AIM OF THE TASK
Line by line, copy the entries exactly, excluding the pictures.

---

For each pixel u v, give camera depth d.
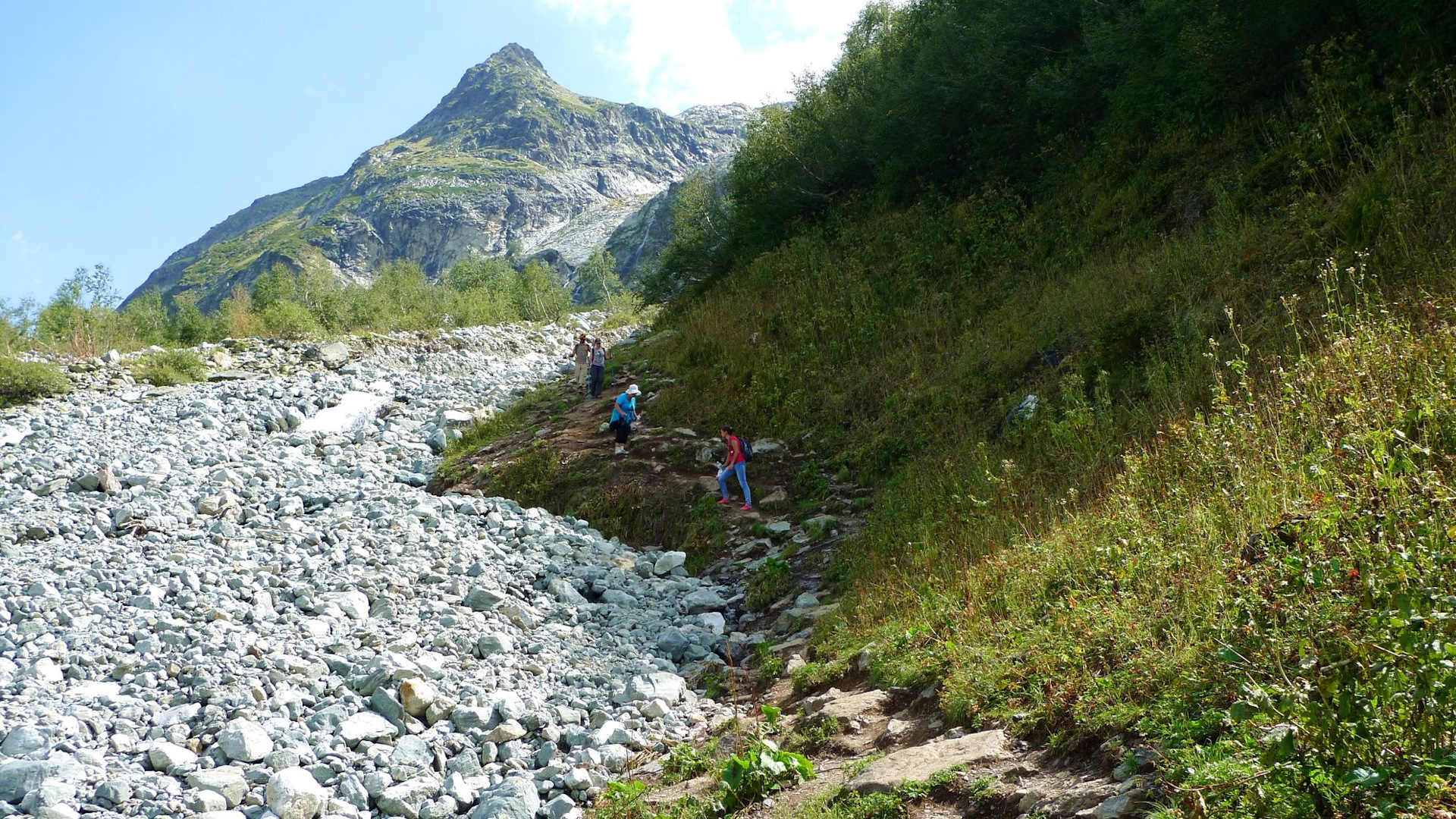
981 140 20.16
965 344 14.48
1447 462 4.75
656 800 5.49
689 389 16.84
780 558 10.68
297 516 11.95
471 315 41.19
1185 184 14.34
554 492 13.49
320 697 6.88
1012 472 9.33
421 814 5.55
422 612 8.62
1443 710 2.83
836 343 16.47
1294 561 4.00
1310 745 3.08
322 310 35.91
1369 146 11.41
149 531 10.63
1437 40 11.66
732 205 28.66
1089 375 11.24
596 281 81.56
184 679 6.89
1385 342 6.38
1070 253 15.20
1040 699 5.02
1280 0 13.56
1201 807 3.22
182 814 5.22
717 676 7.90
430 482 14.80
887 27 27.97
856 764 5.20
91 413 18.27
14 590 8.38
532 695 7.18
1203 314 10.59
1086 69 17.95
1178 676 4.45
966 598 7.02
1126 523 6.54
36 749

---

PROBLEM SOLUTION
For each pixel u v, give camera depth d.
981 140 20.16
965 344 14.48
1447 462 4.75
656 800 5.49
689 389 16.84
780 558 10.68
297 516 11.95
471 315 41.19
1185 184 14.34
554 492 13.49
320 697 6.88
1012 472 9.33
421 814 5.55
422 612 8.62
1443 710 2.83
836 343 16.47
1294 561 4.00
1310 745 3.08
322 310 35.91
1369 146 11.41
149 531 10.63
1437 40 11.66
732 205 28.66
1089 375 11.24
596 281 81.56
184 679 6.89
1385 342 6.38
1070 253 15.20
1040 699 5.02
1280 0 13.56
1201 807 3.22
182 814 5.22
717 676 7.90
430 482 14.80
887 27 27.97
856 764 5.20
91 413 18.27
14 590 8.38
532 695 7.18
1203 314 10.59
1086 69 17.95
1178 676 4.45
966 598 7.02
1126 523 6.54
36 749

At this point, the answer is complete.